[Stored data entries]
[Start of Attachment]
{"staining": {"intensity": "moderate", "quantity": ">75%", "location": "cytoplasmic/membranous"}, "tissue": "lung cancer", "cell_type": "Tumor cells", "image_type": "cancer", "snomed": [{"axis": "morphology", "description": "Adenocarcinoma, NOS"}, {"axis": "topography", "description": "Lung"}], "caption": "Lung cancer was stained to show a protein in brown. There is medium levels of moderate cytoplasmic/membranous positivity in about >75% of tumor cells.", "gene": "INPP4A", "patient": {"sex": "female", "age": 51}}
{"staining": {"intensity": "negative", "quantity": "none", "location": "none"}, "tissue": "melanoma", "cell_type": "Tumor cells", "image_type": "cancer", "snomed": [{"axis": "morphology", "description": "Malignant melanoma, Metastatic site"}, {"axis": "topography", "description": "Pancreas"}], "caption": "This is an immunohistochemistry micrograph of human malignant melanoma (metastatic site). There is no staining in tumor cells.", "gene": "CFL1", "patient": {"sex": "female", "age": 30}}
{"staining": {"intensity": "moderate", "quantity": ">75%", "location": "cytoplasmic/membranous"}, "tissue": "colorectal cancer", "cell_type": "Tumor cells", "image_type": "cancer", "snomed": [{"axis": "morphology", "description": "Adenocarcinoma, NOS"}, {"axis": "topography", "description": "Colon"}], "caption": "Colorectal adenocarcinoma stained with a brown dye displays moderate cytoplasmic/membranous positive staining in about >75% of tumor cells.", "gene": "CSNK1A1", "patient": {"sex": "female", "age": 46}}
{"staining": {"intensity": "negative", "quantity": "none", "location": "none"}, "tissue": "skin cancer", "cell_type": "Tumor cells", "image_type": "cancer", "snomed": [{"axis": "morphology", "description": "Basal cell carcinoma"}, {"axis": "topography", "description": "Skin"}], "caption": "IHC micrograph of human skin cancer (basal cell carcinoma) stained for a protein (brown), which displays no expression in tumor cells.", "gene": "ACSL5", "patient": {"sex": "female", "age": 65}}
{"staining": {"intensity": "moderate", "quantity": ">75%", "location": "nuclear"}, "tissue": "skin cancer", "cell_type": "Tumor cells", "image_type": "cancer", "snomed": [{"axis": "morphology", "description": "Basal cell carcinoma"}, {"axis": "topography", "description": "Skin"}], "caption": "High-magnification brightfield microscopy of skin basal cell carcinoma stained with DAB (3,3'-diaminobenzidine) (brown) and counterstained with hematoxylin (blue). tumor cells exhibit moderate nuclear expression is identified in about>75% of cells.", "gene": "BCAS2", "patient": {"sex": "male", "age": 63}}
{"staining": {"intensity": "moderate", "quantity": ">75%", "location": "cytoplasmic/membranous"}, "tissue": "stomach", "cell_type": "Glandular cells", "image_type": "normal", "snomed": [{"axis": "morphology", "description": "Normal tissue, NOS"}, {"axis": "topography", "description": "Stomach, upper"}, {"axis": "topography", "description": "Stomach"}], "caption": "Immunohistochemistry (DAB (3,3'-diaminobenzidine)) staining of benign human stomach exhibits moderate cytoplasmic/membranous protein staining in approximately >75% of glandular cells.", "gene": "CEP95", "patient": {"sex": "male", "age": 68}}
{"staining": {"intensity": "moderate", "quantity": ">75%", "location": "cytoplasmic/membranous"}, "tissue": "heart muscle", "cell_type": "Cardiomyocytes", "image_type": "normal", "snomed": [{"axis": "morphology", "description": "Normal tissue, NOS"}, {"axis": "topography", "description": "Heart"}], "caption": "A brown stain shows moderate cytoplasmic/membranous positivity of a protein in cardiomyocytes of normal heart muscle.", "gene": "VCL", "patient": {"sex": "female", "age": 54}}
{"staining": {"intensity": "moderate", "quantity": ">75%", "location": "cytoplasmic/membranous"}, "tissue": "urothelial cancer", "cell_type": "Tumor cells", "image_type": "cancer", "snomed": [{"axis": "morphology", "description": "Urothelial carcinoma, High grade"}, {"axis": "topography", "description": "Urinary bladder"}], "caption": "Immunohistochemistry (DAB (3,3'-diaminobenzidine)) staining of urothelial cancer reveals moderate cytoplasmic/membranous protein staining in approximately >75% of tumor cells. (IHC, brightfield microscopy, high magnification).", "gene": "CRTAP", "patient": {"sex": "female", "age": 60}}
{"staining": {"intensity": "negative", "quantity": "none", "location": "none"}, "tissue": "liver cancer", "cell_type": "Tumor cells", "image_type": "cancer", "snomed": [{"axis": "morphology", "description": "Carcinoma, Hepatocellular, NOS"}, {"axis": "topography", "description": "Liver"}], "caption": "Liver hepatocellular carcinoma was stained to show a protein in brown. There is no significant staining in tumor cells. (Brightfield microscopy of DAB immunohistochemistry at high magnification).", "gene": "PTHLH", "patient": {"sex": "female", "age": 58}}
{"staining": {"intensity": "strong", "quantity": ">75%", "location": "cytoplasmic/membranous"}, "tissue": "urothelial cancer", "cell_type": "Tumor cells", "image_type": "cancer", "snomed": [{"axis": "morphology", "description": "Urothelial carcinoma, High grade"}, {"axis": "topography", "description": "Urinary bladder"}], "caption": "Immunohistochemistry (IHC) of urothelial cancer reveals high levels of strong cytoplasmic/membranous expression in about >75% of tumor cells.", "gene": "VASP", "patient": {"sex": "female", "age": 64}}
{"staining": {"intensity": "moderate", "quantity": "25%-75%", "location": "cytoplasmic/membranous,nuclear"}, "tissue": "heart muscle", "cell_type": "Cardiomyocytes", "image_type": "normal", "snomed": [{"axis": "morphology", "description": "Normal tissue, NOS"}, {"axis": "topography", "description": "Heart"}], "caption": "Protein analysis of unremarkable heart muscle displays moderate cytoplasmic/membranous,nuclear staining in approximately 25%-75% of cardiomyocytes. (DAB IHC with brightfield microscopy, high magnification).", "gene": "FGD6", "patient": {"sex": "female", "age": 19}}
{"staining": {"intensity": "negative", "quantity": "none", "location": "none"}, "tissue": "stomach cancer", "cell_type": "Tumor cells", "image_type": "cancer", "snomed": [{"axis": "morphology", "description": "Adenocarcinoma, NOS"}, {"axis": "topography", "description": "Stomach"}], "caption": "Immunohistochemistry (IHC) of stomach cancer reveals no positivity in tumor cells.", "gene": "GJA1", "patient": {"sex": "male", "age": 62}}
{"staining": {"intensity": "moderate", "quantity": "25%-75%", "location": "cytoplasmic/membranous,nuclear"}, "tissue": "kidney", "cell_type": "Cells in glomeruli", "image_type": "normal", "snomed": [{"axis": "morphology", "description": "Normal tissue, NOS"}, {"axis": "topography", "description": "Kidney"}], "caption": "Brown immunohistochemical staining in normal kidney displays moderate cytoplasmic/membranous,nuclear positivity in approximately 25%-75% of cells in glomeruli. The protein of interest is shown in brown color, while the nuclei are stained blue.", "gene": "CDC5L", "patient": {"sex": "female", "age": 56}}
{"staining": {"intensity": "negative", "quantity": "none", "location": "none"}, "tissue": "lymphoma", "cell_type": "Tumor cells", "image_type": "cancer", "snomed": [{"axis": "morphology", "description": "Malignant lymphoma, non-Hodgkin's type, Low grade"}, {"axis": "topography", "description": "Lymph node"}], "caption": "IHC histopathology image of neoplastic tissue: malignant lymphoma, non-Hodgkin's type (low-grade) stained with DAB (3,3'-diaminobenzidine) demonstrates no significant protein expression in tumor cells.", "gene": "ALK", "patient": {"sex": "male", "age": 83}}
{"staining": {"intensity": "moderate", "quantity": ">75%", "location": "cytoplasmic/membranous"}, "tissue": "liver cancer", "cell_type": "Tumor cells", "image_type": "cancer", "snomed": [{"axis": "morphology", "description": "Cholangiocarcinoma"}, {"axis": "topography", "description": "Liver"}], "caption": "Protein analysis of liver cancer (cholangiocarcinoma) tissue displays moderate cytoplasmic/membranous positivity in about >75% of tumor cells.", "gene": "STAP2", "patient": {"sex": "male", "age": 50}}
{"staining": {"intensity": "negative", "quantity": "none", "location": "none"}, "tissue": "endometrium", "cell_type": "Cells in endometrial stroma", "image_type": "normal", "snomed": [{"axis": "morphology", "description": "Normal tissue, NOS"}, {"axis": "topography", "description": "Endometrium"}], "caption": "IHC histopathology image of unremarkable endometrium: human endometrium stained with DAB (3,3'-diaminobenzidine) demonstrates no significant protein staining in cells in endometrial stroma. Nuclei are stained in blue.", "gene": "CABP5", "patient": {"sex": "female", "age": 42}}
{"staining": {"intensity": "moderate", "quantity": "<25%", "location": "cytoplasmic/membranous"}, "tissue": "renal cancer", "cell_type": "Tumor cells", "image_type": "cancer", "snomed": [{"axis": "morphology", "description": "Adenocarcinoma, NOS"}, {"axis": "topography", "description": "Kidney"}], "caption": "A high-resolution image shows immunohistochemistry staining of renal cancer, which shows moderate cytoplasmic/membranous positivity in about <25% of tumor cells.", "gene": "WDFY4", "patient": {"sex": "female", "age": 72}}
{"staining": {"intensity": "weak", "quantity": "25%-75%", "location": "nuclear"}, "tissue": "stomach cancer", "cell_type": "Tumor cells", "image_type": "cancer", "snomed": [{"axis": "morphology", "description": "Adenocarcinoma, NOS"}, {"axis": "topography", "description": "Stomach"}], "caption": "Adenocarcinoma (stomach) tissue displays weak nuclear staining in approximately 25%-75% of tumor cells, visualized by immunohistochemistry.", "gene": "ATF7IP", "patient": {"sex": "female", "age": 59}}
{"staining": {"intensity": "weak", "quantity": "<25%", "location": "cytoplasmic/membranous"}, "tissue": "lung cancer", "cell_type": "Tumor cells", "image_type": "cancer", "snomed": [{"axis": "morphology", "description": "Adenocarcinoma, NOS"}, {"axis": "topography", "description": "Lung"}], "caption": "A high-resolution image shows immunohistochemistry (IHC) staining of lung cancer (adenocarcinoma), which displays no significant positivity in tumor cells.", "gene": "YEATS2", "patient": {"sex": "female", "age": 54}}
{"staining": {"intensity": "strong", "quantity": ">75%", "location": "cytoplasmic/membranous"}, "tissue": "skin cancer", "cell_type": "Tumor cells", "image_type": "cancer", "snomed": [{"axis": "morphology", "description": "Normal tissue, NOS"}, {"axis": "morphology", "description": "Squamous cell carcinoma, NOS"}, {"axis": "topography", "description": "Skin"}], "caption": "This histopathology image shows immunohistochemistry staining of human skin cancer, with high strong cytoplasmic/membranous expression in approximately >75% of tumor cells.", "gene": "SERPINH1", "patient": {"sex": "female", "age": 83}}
[End of Attachment]
* **How to complete this task**: Here the output must be the lines above from the line with "brown stain shows" to the line with "staining of urothelial", both included, duplicated word for word and nothing else.

* **Exercise solution**:
{"staining": {"intensity": "moderate", "quantity": ">75%", "location": "cytoplasmic/membranous"}, "tissue": "heart muscle", "cell_type": "Cardiomyocytes", "image_type": "normal", "snomed": [{"axis": "morphology", "description": "Normal tissue, NOS"}, {"axis": "topography", "description": "Heart"}], "caption": "A brown stain shows moderate cytoplasmic/membranous positivity of a protein in cardiomyocytes of normal heart muscle.", "gene": "VCL", "patient": {"sex": "female", "age": 54}}
{"staining": {"intensity": "moderate", "quantity": ">75%", "location": "cytoplasmic/membranous"}, "tissue": "urothelial cancer", "cell_type": "Tumor cells", "image_type": "cancer", "snomed": [{"axis": "morphology", "description": "Urothelial carcinoma, High grade"}, {"axis": "topography", "description": "Urinary bladder"}], "caption": "Immunohistochemistry (DAB (3,3'-diaminobenzidine)) staining of urothelial cancer reveals moderate cytoplasmic/membranous protein staining in approximately >75% of tumor cells. (IHC, brightfield microscopy, high magnification).", "gene": "CRTAP", "patient": {"sex": "female", "age": 60}}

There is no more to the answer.